#### SUPPLIED RECORDS
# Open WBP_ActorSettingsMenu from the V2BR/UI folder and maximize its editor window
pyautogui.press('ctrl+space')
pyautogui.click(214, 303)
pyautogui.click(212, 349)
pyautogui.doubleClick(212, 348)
########
▶ INSTRUCTIONS FOR THE TASK:
Look through the material above for the word "pyautogui" and copy every line that has it.

▶ EXERCISE SOLUTION:
pyautogui.press('ctrl+space')
pyautogui.click(214, 303)
pyautogui.click(212, 349)
pyautogui.doubleClick(212, 348)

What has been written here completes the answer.